Diversification: surviving Covid and beyond

Diversification: surviving Covid and beyond

Last year was tough on South African companies, with Covid-19 exacerbating a troublesome pre-pandemic situation characterised by a recession and a credit-rating downgrade. Businesses that survived 2020 have some things in common, such as having diversified operations. Sweet-Orr and Lybro, South Africa’s oldest protective workwear manufacturer, is a case in point.

“We have always treated diversification and versatility as a strategic business priority, focusing on our product range, the types of clients we serve, the sectors we cater for, our sales channels and our geographical footprint,” says Sweet-Orr executive director Denver Berman-Jacob.

“To safeguard your present and future, a business must have its eggs in multiple baskets and increase that number of baskets strategically. Just because you are on top of your game today doesn’t mean you will do well tomorrow,” he says, using the Kodak and Thomas Cook case study examples to reinforce this point. “These well-established companies were household names that everyone thought would be around forever. What failed them, unfortunately, was an inability to diversify and move along with the fast-moving market.”

Despite the challenges over the past year, Sweet-Orr has managed to achieve growth: it has diversified its product range, now offering an apparel range and a head-to-toe service.

“We have managed to do this thanks to strategic partnerships with leading manufacturers of workwear. Customers these days prefer to deal with fewer suppliers, and we are tapping into that mindset,” Berman-Jacob says, adding that the company has also expanded the list of sectors it serves.

“Traditionally we focused predominantly on the mining sector, but we have expanded into the petrochemical, engineering, automotive and hospitality industries as well as the medical field and the military.”

The company’s sales ecosystem has also evolved, most recently by harnessing the power of e-commerce and by opening larger and better showrooms. “Moving from a traditional and single-sales platform business towards a multi-channel sales company makes it easier for existing and potential clients to access our products,” he says. “This is good for our performance.”
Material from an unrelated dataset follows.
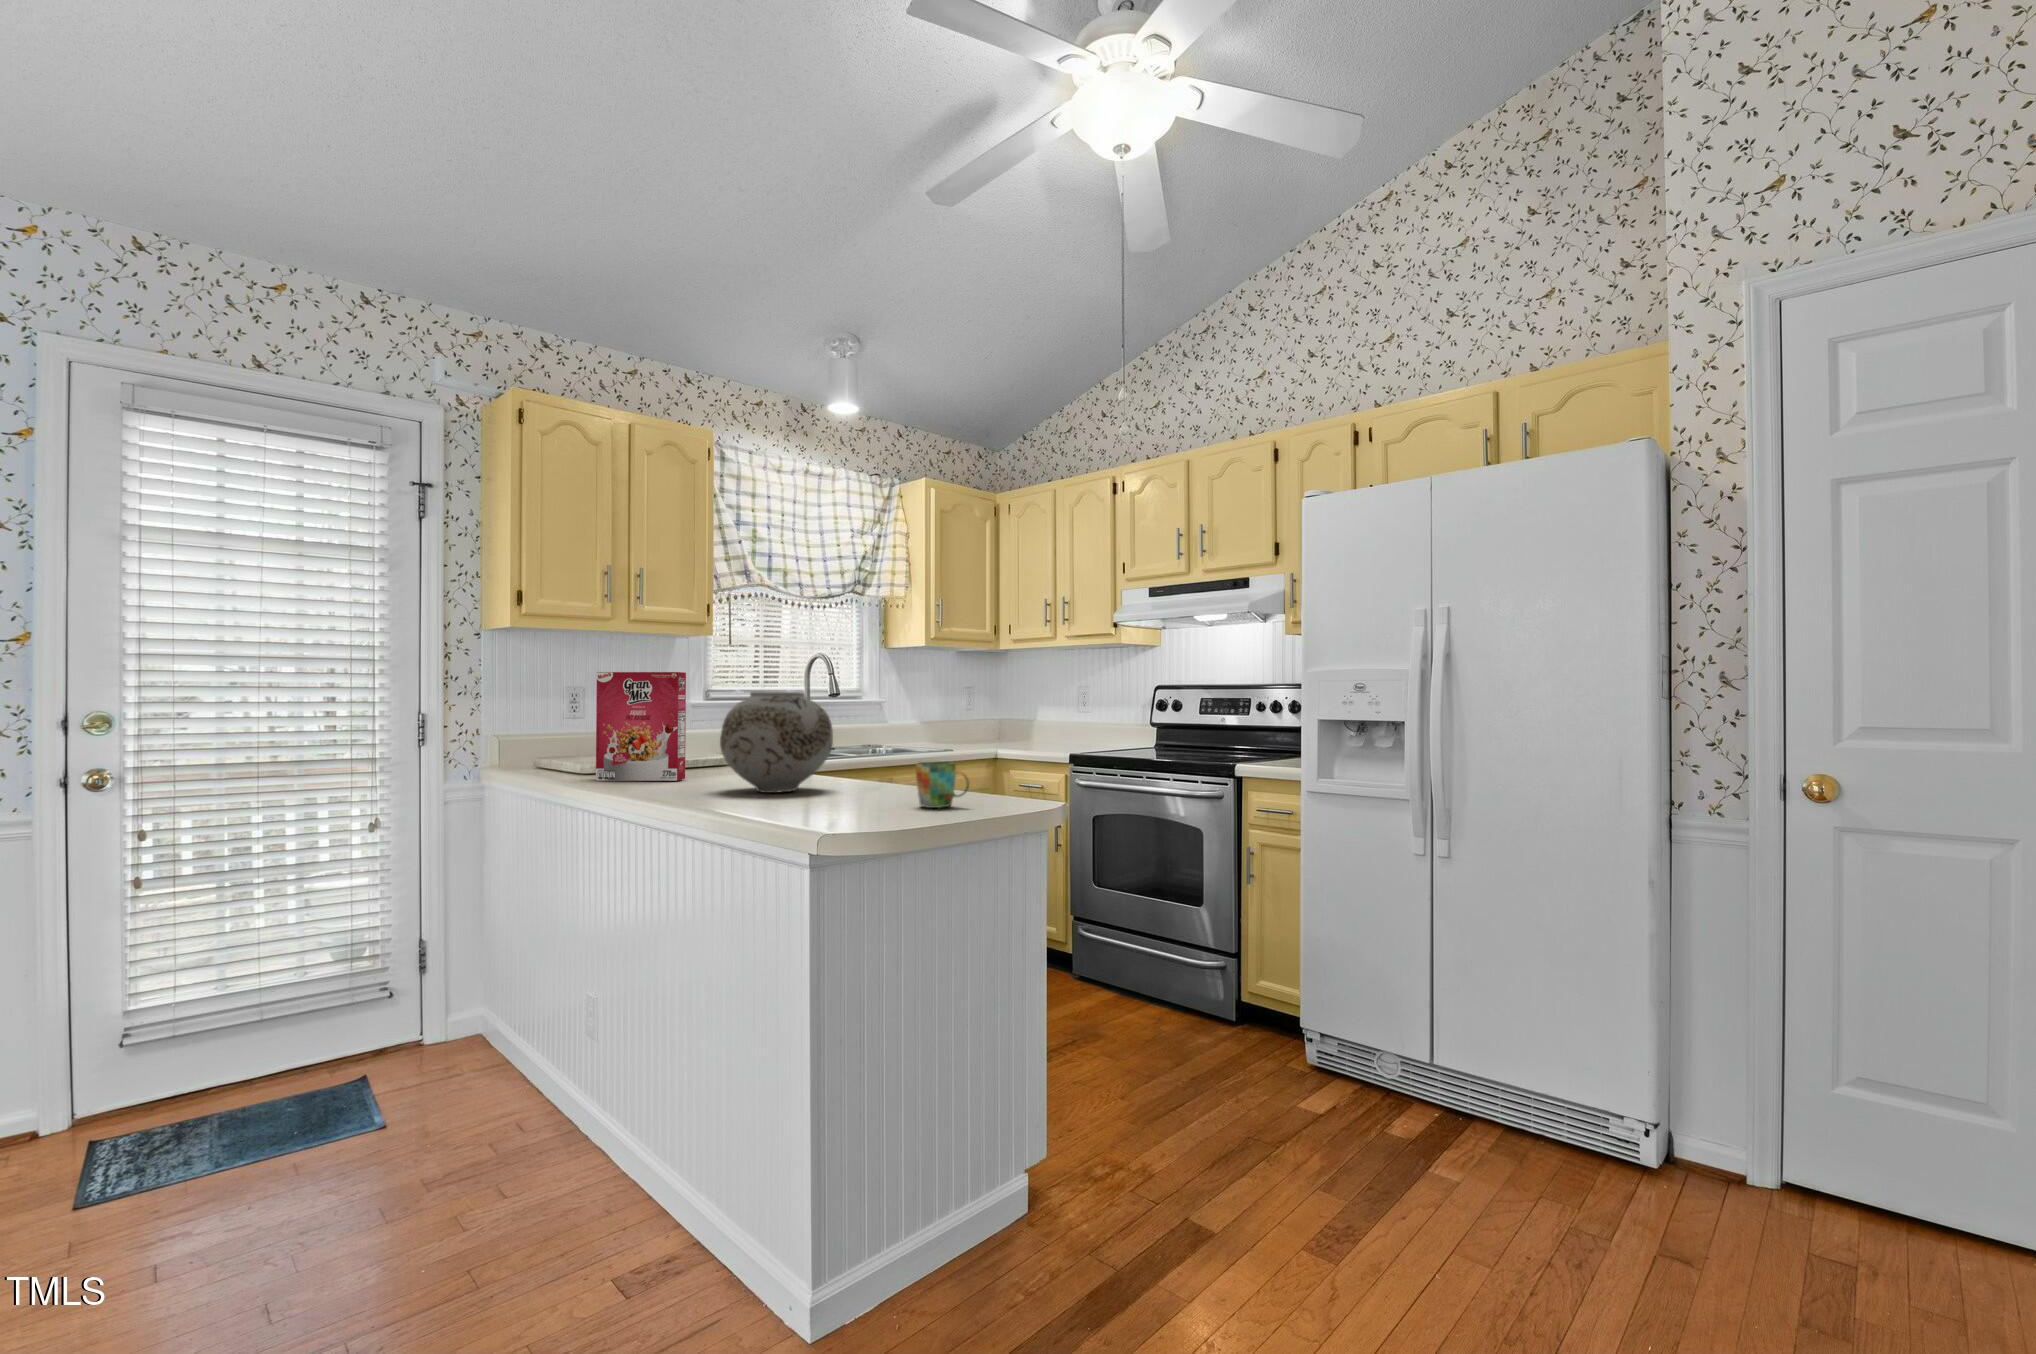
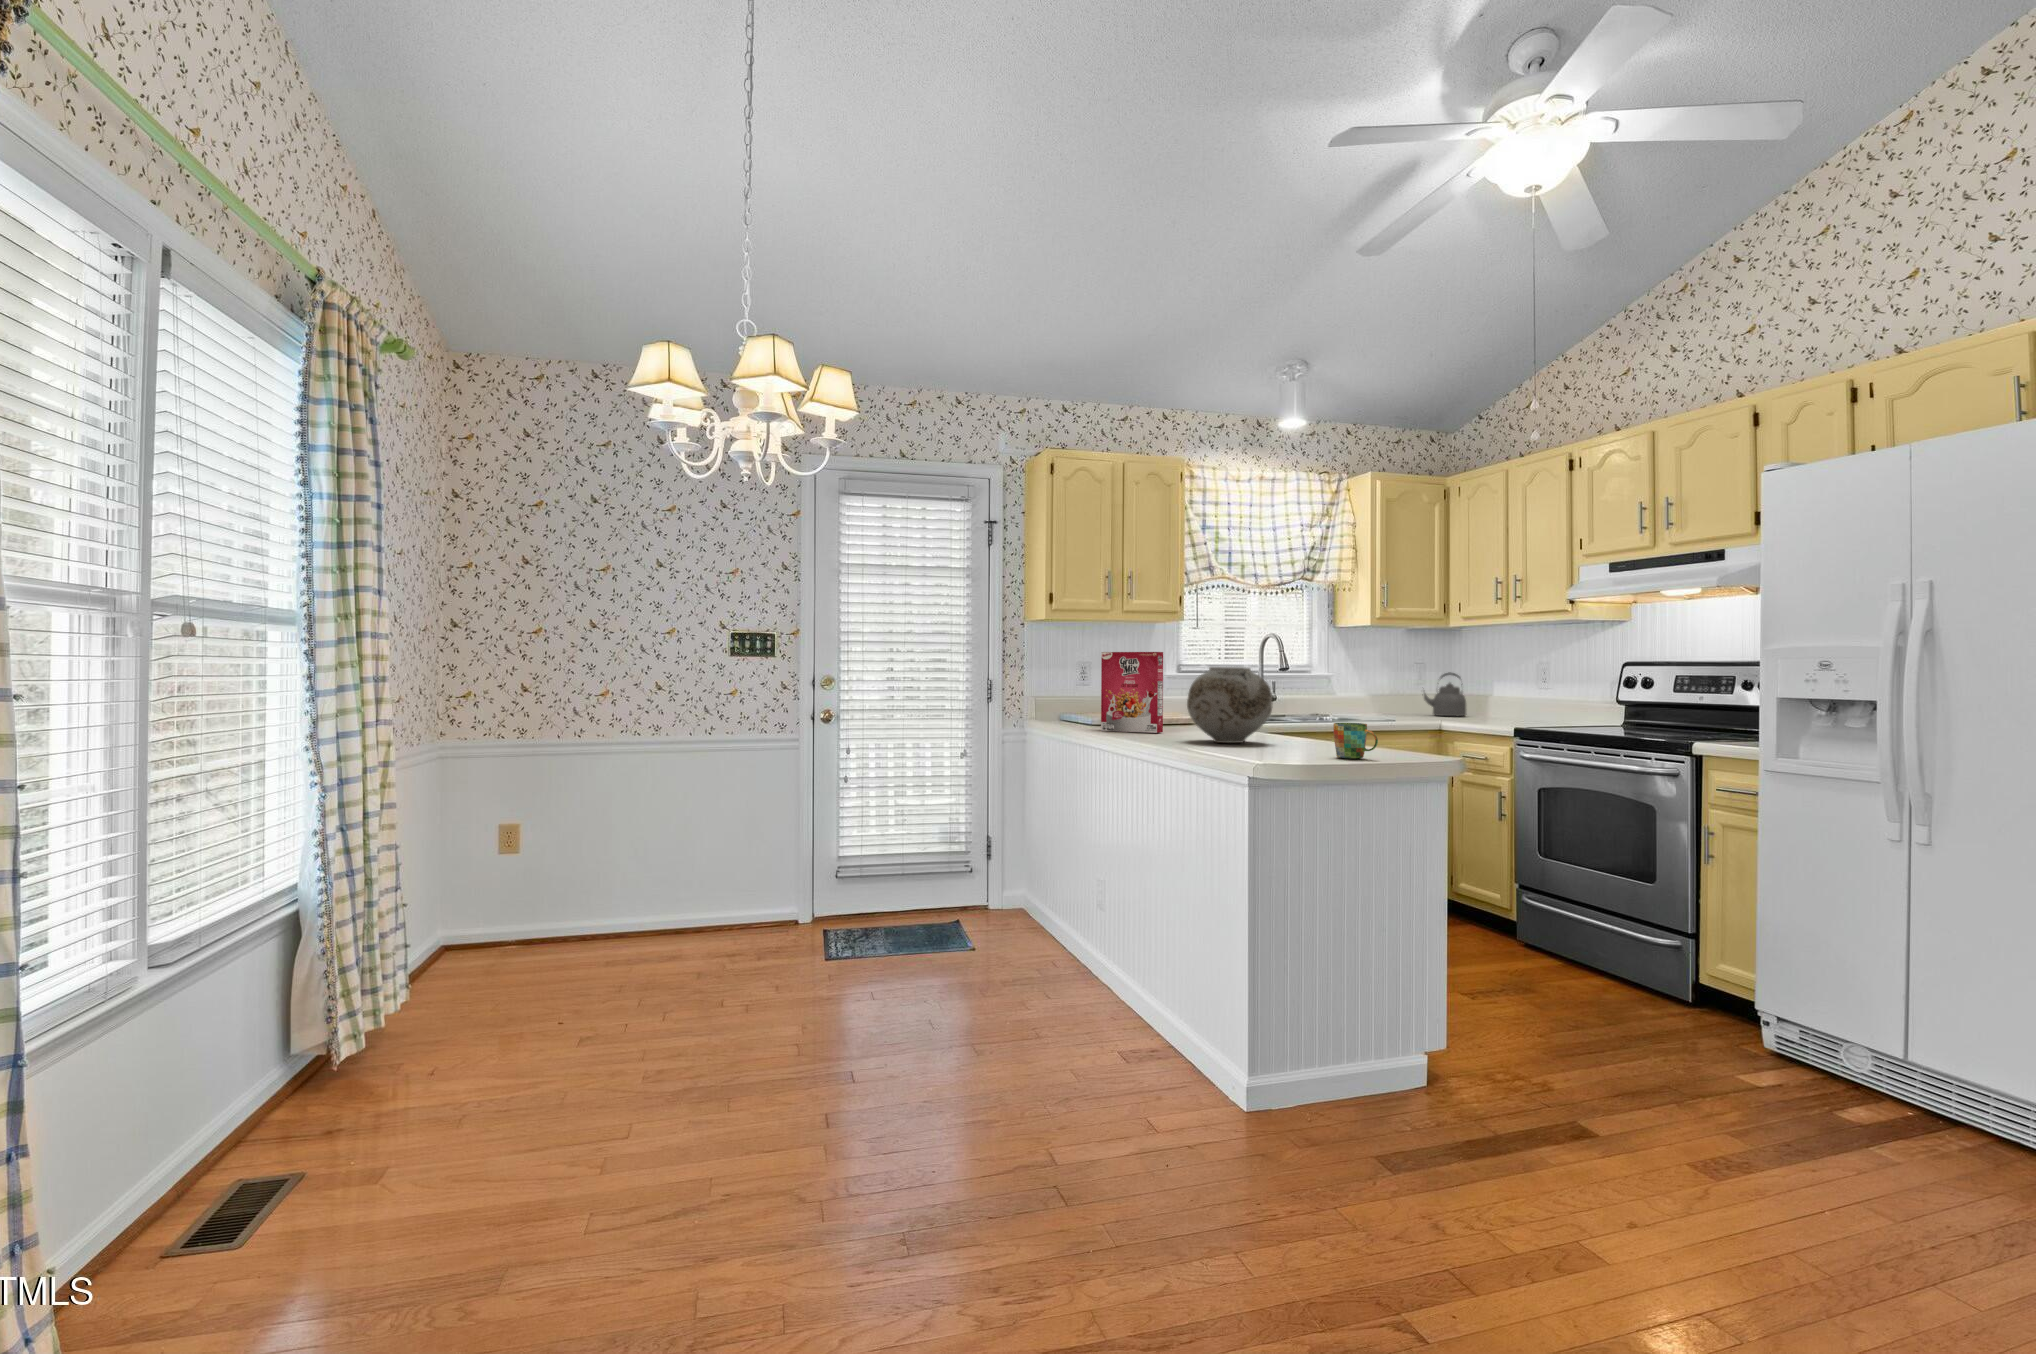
kettle: none [967,697,1015,743] -> present [1424,673,1466,716]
By adapting, adopting and diversifying, Sweet-Orr has been able to expand over the past year – both in and outside of South Africa. “We have started to distribute into Namibia and the United Arab Emirates, and there are plans to venture into Botswana and other sub-Saharan African countries. We also intend to return to our roots in the United States, where the firm opened its doors 150 years ago,” Berman-Jacob says. “The ability to expand in challenging times like these hasn’t been a result of a series of coincidental flukes, but a well-thought-out and ongoing diversification strategy.”